The court rejected a number of arguments made by Indiana Harbor Belt Railroad as to why strict liability should be applied in this case. Indiana Harbor Belt Railroad argued that the potentially calamitous nature of a chemical spill meant that strict liability should be imposed on shippers shipping hazardous chemicals. The court, however, found that "if a tank car is carefully maintained the danger of a spill of acrylonitrile is negligible. If this is right there is no compelling reason to move to a regime of strict liability."

Indiana Harbor Belt Railroad also argued that a strict liability regime would encourage manufacturers not to ship hazardous materials through densely populated cities and instead choose alternate routes. The court rejected this argument on the grounds that given the US railway system's hub and spoke design, it was difficult for shippers to avoid shipping their goods through densely populated neighborhoods, because the hubs of this system are all located in large cities. The court said that Indiana Harbor Belt Railroad had failed to demonstrate that the shipment of acrylonitrile by rail through populated areas is so hazardous an activity that even when shippers exercise due care, the law should nevertheless create incentives to relocate the activity to nonpopulated areas or to reduce the scale of the activity.

Indiana Harbor Belt Railroad also pointed to concerns of distributional fairness, arguing that American Cyanamid was a huge firm better able to bear the costs of an environmental cleanup, while Indiana Harbor Belt Railroad was a struggling regional railroad that nearly went bankrupt after it was ordered to pay the cleanup costs in this case.
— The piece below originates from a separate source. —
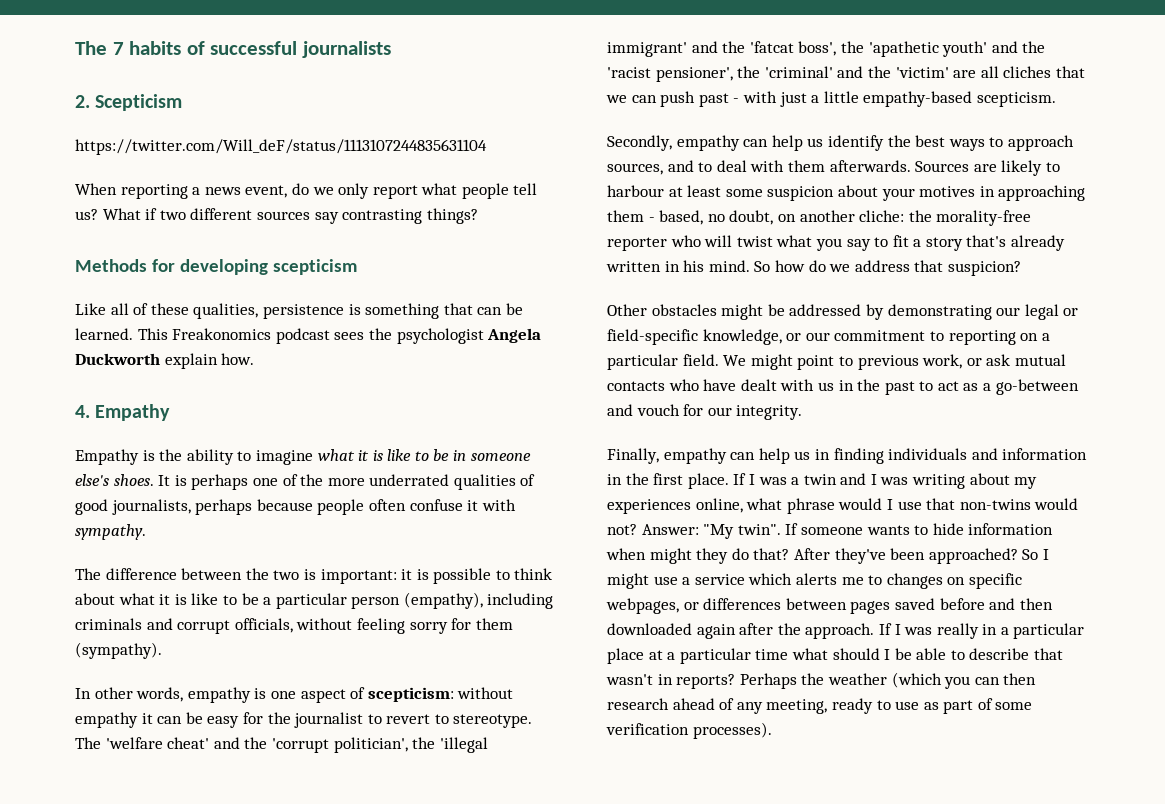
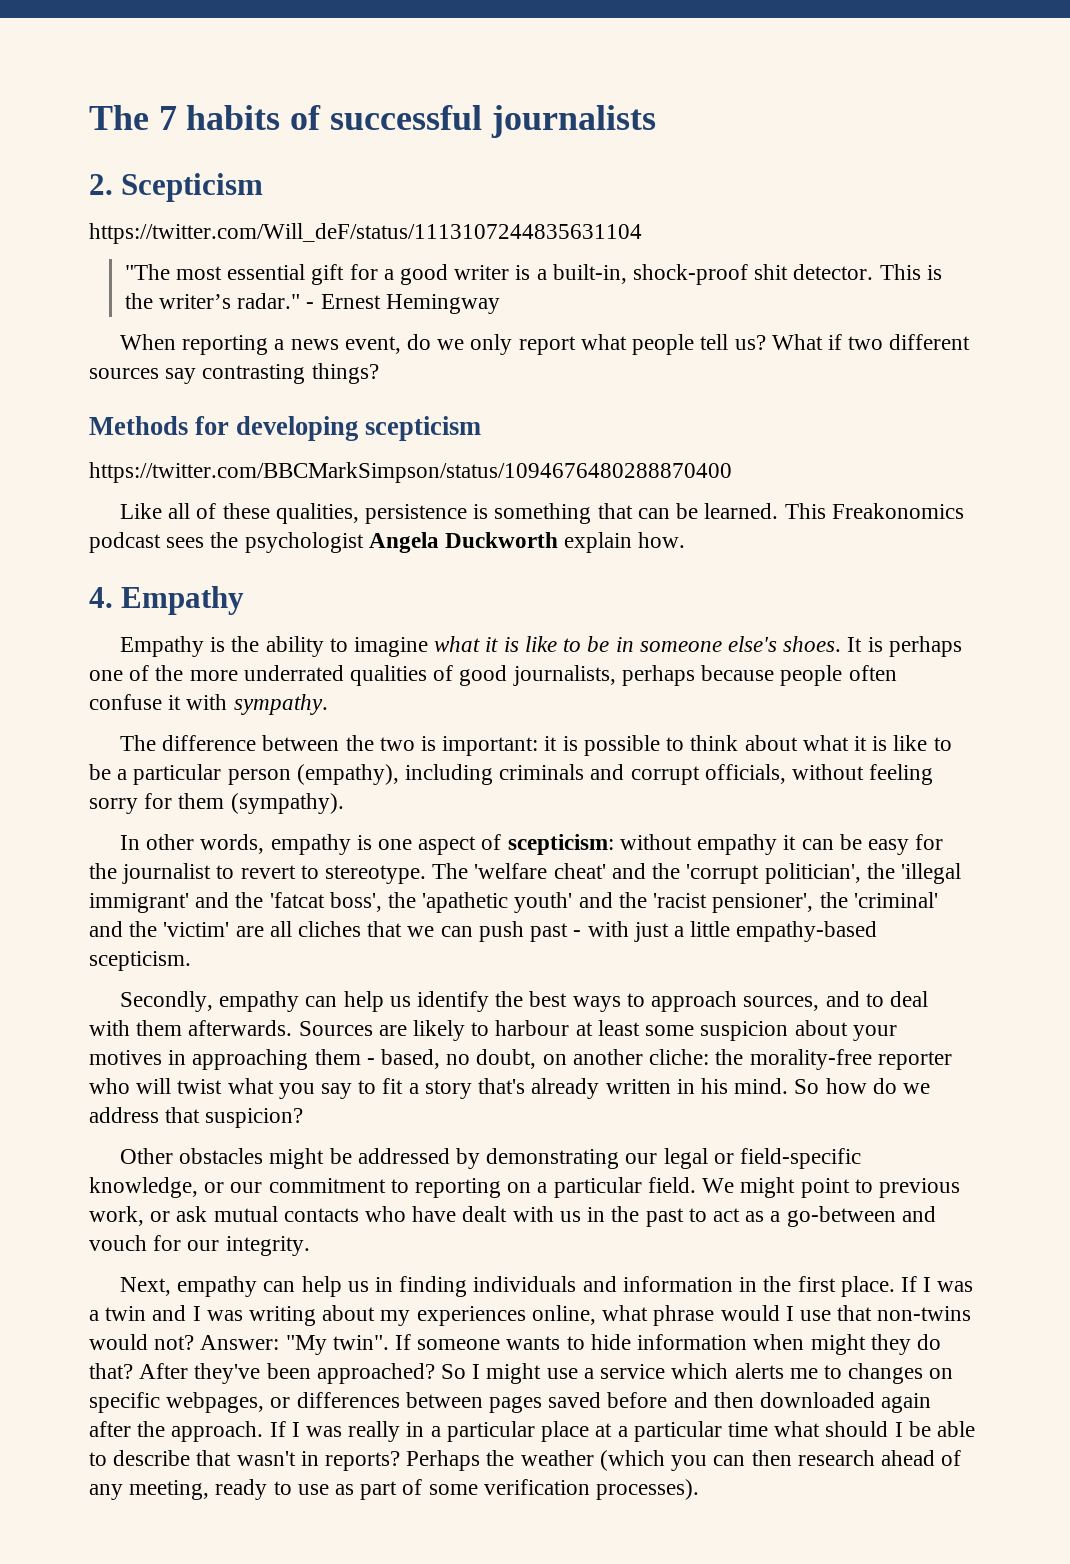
(487, 147) none -> [124,264,942,285] [124,293,500,314] // "The most essential gift for a good writer is a built-in, shock-proof shit detector. This is the writer’s radar." - Ernest Hemingway
(357, 267) none -> [89,462,732,483] // https://twitter.com/BBCMarkSimpson/status/1094676480288870400
[607,448,659,464] Finally, -> [119,1277,171,1296] Next,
The court was unconvinced by this argument, and noted that Indiana Harbor Belt Railroad was a jointly owned subsidiary of Conrail and the Soo Line Railroad (which at the time of the case, fell under the control of the Canadian Pacific Railway, now Canadian Pacific Kansas City, or simply CPKC), corporations with pockets just as deep as American Cyanamid's. The court concluded that concerns about distributional fairness did not therefore require imposing strict liability on shippers. Implicit in much of Posner's reasoning is the idea that, because each of the potential defendants are interlinked in a commercial chain, liability imposed on any one defendant would simply lead to higher prices passed on to the others. This makes an exact determination of where liability lies unnecessary.

The court therefore held that a shipper of a hazardous chemical by rail is not strictly liable for the consequences of a spill or other accident to the shipment en route. A shipper may, however, be held liable if a plaintiff can prove that the shipper acted negligently.